___ TEXTE FOURNI

Je parlerai des
conséquences des politiques urbaines et sociales
sur la vie itinérante. Avant d'émettre des
hypothèses sur l'enjeu principal de mon exposé,
j'aimerais mettre en valeur quelques réflexions
qui situeront les auditeurs.
Le
phénomène de l'itinérance doit être conçu
comme un phénomène temporaire, éphémère dans
l'histoire collective et dans la trajectoire
individuelle de l'itinérant. Il s'agit d'un
enjeu théorique et d'un enjeu politique. Croire
que l'itinérance est un phénomène qui a
toujours été et qui demeurera toujours, c'est
admettre que les inégalités sociales vont
perdurer d'une manière permanente dans les
rapports sociaux.
Une
lecture appropriée de la réalité sociale
actuelle doit nous permettre d'observer des
contradictions économiques et politiques qui
pourraient être résolues un jour. En fait, il
n'y a pas de raison légitime qui puisse
expliquer le phénomène de l'itinérance au
Québec et au Canada, sinon une incohérence au
niveau des politiques sociales. Le comité sur
les droits économiques et sociaux de
l'Organisation des Nations Unies ne disait-il pas
en novembre 1998 :
En
ce qui concerne le Canada, le Comité note que,
vu l'indice de développement humain du pays, il
a la capacité d'atteindre un haut niveau de
respect des droits (...) ; or, tel n'est pas
le cas. Depuis 1994, en cherchant à réduire les
déficits budgétaires par des coupures dans les
dépenses sociales, le Canada n'a pas
suffisamment tenu compte des conséquences
néfastes que cela pouvait avoir sur la
jouissance des droits économiques, sociaux et
culturels. Le Comité recommande que le Canada
envisage de rétablir un programme national qui
permette de transférer de l'argent vers l'aide
et les services sociaux. Il recommande que les
divers niveaux de gouvernements canadiens
traitent la question des sans-abri en lui
accordant un caractère d'urgence nationale ( Le
Comité des droits économiques, sociaux et
culturels de l'ONU termine les travaux de sa
dix-neuvième session, 1998).

______

OBJECTIF:
Pouvez-vous recopier le passage du texte sur l'itinérance compris entre « Je parlerai des » et « situeront les auditeurs. », bornes incluses, en remplaçant « auditeurs » par « lecteurs » ?

___ ENREGISTREMENTS EXTRAITS

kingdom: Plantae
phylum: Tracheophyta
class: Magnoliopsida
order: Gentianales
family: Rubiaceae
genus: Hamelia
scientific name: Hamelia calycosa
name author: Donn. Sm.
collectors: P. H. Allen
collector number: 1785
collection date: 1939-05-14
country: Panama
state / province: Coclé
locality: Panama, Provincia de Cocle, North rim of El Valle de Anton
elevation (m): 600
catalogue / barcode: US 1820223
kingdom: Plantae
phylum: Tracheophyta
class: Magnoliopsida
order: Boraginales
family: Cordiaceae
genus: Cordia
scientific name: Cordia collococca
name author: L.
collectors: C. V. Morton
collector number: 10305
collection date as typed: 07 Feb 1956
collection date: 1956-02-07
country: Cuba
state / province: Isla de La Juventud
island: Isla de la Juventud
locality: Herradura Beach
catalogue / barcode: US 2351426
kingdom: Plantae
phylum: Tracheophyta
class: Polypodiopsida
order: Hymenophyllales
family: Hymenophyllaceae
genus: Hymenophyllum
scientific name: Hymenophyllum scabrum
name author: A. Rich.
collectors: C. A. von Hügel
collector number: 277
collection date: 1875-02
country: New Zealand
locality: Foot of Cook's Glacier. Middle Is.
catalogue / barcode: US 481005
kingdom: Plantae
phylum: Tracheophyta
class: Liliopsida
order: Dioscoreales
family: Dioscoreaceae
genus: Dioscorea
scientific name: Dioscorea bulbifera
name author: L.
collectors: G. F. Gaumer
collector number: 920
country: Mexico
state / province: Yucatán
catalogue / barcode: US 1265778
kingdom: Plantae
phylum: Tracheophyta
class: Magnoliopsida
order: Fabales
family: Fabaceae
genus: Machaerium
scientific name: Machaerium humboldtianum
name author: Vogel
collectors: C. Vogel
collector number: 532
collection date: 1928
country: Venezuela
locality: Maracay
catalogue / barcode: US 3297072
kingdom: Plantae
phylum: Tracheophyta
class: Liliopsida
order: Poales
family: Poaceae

______

RÉPONSE FINALE:
Je parlerai des
conséquences des politiques urbaines et sociales
sur la vie itinérante. Avant d'émettre des
hypothèses sur l'enjeu principal de mon exposé,
j'aimerais mettre en valeur quelques réflexions
qui situeront les lecteurs.